Nasty Knight looks down at her mail armor and wonders if Wimpy Wayfarer will ever understand.
While Wimpy Wayfarer turns his back to chat with the dog, Nasty Knight strides purposefully across the cemetery, picks up the shovel, takes it to the mound, and starts digging methodically.
Meanwhile, Wimpy Wayfarer lectures about how they shouldn't be thieves. Thieving breaks immersion and such.
Nasty Knight makes agreeable noises and thinks about Robert Guiscard** while she digs into the earth behind Wimpy Wayfarer, unnoticed.
WW: So there's no point stealing or breaking things. We should read more quest text!
“Yeah, I agree, totally,” says Nasty Knight, noncommitally.
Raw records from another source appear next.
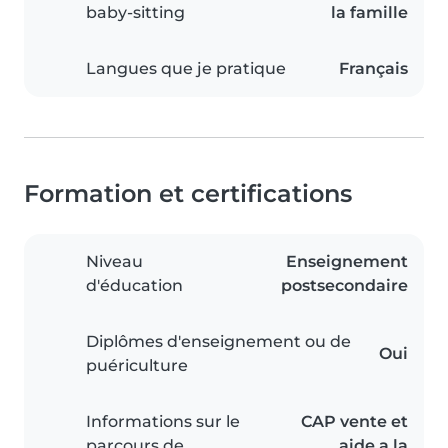
baby-sitting
la famille
Langues que je pratique
Français
Formation et certifications
Niveau
Enseignement
d'éducation
postsecondaire
Diplômes d'enseignement ou de
Oui
puériculture
Informations sur le
CAP vente et
parcours de
aide a la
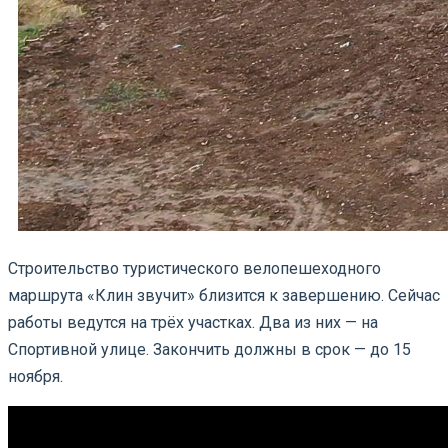
Строительство туристического велопешеходного
маршрута «Клин звучит» близится к завершению. Сейчас
работы ведутся на трёх участках. Два из них — на
Спортивной улице. Закончить должны в срок — до 15
ноября.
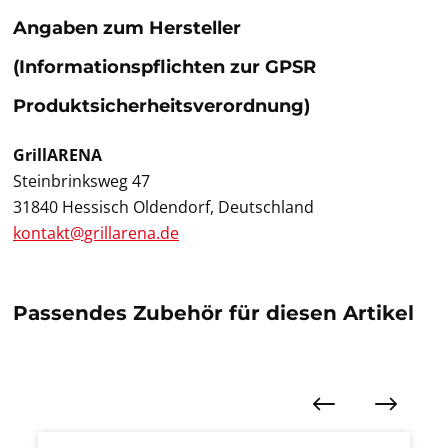
Angaben zum Hersteller
(Informationspflichten zur GPSR
Produktsicherheitsverordnung)
GrillARENA
Steinbrinksweg 47
31840 Hessisch Oldendorf, Deutschland
kontakt@grillarena.de
Passendes Zubehör für diesen Artikel
Produktgalerie überspringen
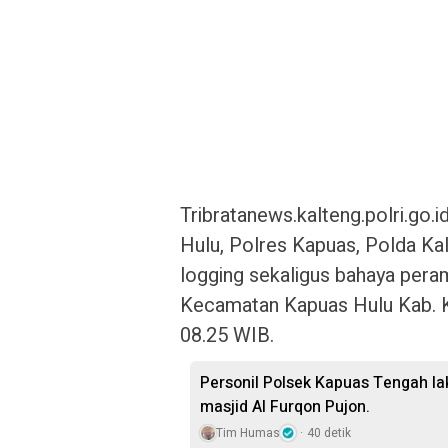
Tribratanews.kalteng.polri.go
Hulu, Polres Kapuas, Polda Kalt
logging sekaligus bahaya pera
Kecamatan Kapuas Hulu Kab. K
08.25 WIB.
Personil Polsek Kapuas Tengah la
masjid Al Furqon Pujon.
Tim Humas
40 detik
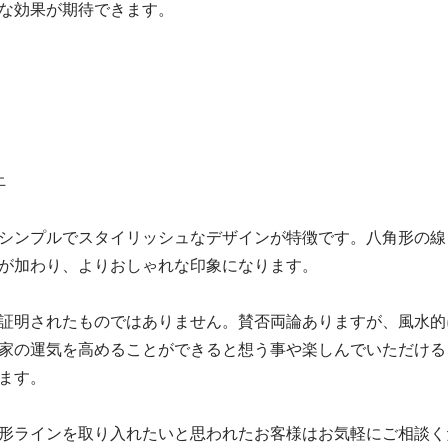
な効果が期待できます。
止
シンプルでスタイリッシュなデザインが特徴です。八角形の線
が加わり、よりおしゃれな印象になります。
証明されたものではありません。賛否両論ありますが、風水的
家の運気を高めることができると想う事や楽しんでいただける
ます。
形ラインを取り入れたいと思われたお客様はお気軽にご相談くださ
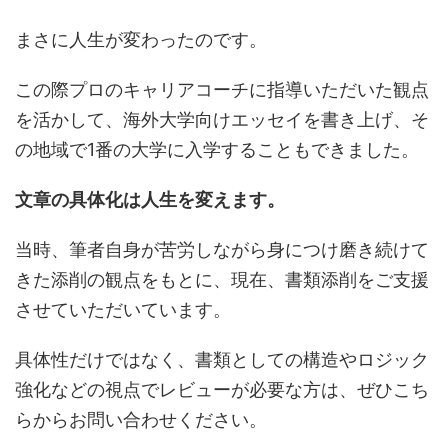
まさに人生が変わったのです。
この際プロのキャリアコーチに指導いただいた観点
を活かして、海外大学向けエッセイを書き上げ、そ
の地域で1番の大学に入学することもできました。
文章の具体化は人生を変えます。
当時、筆者自身が苦労しながら身につけ磨き続けて
きた添削の観点をもとに、現在、書類添削をご支援
させていただいています。
具体性だけではなく、書類としての構造やロジック
強化などの視点でレビューが必要な方は、ぜひこち
らからお問い合わせください。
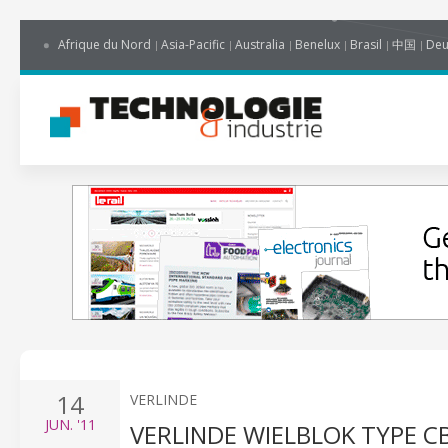
Afrique du Nord
Asia-Pacific
Australia
Benelux
Brasil
中国
Deu
14
VERLINDE
JUN.
'11
VERLINDE WIELBLOK TYPE C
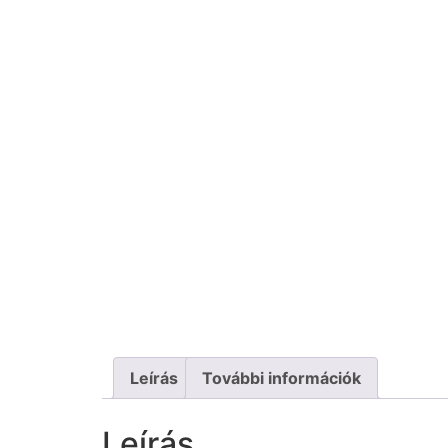
Leírás
További információk
Leírás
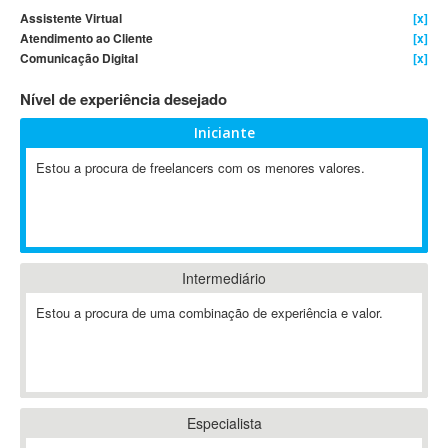
Assistente Virtual
[x]
4D Dimension
Atendimento ao Cliente
[x]
802.11
Comunicação Digital
[x]
A&P
Nível de experiência desejado
A-GPS
A2Billing
Iniciante
AAUS Scientific Diver
Estou a procura de freelancers com os menores valores.
Ab Initio
ABAP
Abaqus
ABBYY FineReader
Intermediário
ABIS
AbleCommerce
Estou a procura de uma combinação de experiência e valor.
Ableton
Ableton Live
Ableton Push
Abstract
Especialista
Abstract Window Toolkit (AWT)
She has made a hole large enough to fit through. She can see the ground below. She jumps down into the barrow.
WW: What? We're zoning!
NN: While you were talking about how I am a thief who clicks too fast through the quest text, I dug a hole into a sacred barrow full of treasure.
WW: Oh my gods this is amazing!
NN: Yup. Now put your morals aside. These are ancient burial grounds.
*Wimpy Wayfarer informs me he robbed recently dead bodies of their bones in the mortuary while we were separated.
**If you haven't read the Alexiad, it's great stuff for adventurers!